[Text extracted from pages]
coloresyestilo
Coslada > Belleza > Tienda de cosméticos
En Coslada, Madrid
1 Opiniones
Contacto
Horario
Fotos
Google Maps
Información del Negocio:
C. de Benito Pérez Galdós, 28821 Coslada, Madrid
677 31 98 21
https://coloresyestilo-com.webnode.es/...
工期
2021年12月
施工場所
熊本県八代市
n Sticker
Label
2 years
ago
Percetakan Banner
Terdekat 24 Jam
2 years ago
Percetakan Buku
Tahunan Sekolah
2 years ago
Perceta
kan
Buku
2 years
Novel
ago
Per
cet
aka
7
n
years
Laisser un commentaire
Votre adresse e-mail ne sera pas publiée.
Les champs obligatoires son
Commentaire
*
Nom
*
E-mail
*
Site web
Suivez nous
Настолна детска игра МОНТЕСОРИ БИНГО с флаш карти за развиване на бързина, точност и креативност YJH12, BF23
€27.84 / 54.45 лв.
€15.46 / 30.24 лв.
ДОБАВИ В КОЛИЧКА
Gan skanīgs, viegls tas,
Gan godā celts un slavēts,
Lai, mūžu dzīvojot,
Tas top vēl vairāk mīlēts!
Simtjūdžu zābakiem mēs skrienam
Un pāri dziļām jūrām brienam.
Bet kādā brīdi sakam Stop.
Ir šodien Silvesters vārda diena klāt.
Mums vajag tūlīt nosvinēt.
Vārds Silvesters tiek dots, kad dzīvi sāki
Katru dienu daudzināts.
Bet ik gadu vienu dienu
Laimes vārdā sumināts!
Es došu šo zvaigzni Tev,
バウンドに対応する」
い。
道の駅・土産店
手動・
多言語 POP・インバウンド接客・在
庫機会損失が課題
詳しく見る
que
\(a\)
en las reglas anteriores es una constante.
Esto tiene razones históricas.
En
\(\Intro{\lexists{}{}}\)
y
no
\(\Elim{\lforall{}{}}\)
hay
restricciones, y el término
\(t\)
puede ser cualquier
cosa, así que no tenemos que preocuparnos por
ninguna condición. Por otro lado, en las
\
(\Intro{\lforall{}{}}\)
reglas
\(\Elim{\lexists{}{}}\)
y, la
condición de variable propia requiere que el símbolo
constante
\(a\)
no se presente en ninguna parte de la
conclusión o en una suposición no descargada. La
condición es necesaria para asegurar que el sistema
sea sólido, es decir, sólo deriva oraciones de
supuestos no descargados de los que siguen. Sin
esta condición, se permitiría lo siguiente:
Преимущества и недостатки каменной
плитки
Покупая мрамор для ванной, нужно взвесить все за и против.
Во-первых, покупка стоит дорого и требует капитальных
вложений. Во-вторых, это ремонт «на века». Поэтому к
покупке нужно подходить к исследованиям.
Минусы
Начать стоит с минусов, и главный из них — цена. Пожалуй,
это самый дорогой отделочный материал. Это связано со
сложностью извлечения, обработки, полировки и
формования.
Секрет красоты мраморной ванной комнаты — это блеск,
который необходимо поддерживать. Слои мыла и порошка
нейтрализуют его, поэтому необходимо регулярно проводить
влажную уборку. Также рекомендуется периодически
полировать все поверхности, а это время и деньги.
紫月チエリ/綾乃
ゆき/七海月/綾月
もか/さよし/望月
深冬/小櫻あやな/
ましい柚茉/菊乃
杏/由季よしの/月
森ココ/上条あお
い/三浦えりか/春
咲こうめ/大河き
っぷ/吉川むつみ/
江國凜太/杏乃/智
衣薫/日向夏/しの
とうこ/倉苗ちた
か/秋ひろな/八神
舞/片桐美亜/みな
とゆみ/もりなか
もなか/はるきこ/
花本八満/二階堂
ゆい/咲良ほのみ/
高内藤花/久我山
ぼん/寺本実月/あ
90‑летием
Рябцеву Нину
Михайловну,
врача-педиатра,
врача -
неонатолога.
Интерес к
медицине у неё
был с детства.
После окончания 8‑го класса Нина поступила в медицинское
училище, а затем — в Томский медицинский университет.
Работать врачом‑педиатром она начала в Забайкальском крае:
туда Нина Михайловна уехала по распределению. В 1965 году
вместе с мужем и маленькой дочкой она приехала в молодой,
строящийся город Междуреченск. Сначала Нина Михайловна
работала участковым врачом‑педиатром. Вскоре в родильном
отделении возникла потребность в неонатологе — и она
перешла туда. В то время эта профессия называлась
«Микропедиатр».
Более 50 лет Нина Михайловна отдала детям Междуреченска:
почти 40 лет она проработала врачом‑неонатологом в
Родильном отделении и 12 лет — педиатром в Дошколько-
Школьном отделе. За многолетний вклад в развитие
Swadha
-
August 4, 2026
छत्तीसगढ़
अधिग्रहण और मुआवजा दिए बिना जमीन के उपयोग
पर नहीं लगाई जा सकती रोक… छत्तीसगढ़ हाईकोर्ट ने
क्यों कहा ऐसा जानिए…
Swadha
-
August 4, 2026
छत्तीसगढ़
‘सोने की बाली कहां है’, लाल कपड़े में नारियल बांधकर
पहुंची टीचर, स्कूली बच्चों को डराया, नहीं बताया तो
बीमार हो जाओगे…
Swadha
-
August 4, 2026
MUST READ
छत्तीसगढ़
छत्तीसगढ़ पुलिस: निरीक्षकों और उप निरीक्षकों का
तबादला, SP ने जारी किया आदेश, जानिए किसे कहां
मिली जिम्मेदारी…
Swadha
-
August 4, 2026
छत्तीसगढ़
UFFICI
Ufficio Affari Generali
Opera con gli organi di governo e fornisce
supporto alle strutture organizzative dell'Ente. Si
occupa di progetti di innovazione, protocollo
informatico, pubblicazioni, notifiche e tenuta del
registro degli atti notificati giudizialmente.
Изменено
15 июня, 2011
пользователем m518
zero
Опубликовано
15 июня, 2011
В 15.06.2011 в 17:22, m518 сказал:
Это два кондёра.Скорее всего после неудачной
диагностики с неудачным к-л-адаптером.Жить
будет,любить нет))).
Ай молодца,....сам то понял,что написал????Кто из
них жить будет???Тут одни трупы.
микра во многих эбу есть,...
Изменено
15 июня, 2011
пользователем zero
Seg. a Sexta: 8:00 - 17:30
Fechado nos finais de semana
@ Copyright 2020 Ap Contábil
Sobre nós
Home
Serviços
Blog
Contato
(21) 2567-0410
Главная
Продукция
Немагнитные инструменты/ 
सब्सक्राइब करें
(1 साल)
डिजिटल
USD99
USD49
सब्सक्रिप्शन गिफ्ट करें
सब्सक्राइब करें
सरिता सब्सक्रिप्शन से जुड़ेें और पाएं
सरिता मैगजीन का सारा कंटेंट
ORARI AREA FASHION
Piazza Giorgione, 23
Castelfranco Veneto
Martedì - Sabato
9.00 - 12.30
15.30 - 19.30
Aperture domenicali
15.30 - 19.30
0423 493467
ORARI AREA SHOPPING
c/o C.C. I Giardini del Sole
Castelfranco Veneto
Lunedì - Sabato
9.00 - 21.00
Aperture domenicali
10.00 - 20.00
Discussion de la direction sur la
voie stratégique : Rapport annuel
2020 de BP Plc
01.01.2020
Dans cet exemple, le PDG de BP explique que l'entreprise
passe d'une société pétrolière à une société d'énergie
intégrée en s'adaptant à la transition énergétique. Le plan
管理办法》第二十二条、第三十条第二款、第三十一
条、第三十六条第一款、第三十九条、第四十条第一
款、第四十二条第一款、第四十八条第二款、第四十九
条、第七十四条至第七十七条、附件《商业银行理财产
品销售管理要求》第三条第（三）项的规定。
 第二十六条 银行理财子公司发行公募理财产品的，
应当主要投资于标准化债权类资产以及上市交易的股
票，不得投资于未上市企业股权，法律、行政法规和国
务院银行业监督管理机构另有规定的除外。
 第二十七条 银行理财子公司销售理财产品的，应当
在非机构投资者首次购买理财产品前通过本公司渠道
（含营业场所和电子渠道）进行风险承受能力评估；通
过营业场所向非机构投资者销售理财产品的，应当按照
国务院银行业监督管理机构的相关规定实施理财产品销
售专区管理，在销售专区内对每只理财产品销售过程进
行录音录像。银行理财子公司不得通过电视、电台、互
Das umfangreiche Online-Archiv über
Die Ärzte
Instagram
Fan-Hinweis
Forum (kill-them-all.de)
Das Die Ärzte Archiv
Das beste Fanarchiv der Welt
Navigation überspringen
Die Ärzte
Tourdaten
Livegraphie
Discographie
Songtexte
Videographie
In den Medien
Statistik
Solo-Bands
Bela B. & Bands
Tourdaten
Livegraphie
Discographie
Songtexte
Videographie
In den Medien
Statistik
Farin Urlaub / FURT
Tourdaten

Exercise details:
Could you set out the rows as a numbered list, starting from the first row and stopping after the row that contains "Laimes vārdā sumināts!", with any blank lines left out?

Exercise solution:
1. coloresyestilo
2. Coslada > Belleza > Tienda de cosméticos
3. En Coslada, Madrid
4. 1 Opiniones
5. Contacto
6. Horario
7. Fotos
8. Google Maps
9. Información del Negocio:
10. C. de Benito Pérez Galdós, 28821 Coslada, Madrid
11. 677 31 98 21
12. https://coloresyestilo-com.webnode.es/...
13. 工期
14. 2021年12月
15. 施工場所
16. 熊本県八代市
17. n Sticker
18. Label
19. 2 years
20. ago
21. Percetakan Banner
22. Terdekat 24 Jam
23. 2 years ago
24. Percetakan Buku
25. Tahunan Sekolah
26. 2 years ago
27. Perceta
28. kan
29. Buku
30. 2 years
31. Novel
32. ago
33. Per
34. cet
35. aka
36. 7
37. n
38. years
39. Laisser un commentaire
40. Votre adresse e-mail ne sera pas publiée.
41. Les champs obligatoires son
42. Commentaire
43. *
44. Nom
45. *
46. E-mail
47. *
48. Site web
49. Suivez nous
50. Настолна детска игра МОНТЕСОРИ БИНГО с флаш карти за развиване на бързина, точност и креативност YJH12, BF23
51. €27.84 / 54.45 лв.
52. €15.46 / 30.24 лв.
53. ДОБАВИ В КОЛИЧКА
54. Gan skanīgs, viegls tas,
55. Gan godā celts un slavēts,
56. Lai, mūžu dzīvojot,
57. Tas top vēl vairāk mīlēts!
58. Simtjūdžu zābakiem mēs skrienam
59. Un pāri dziļām jūrām brienam.
60. Bet kādā brīdi sakam Stop.
61. Ir šodien Silvesters vārda diena klāt.
62. Mums vajag tūlīt nosvinēt.
63. Vārds Silvesters tiek dots, kad dzīvi sāki
64. Katru dienu daudzināts.
65. Bet ik gadu vienu dienu
66. Laimes vārdā sumināts!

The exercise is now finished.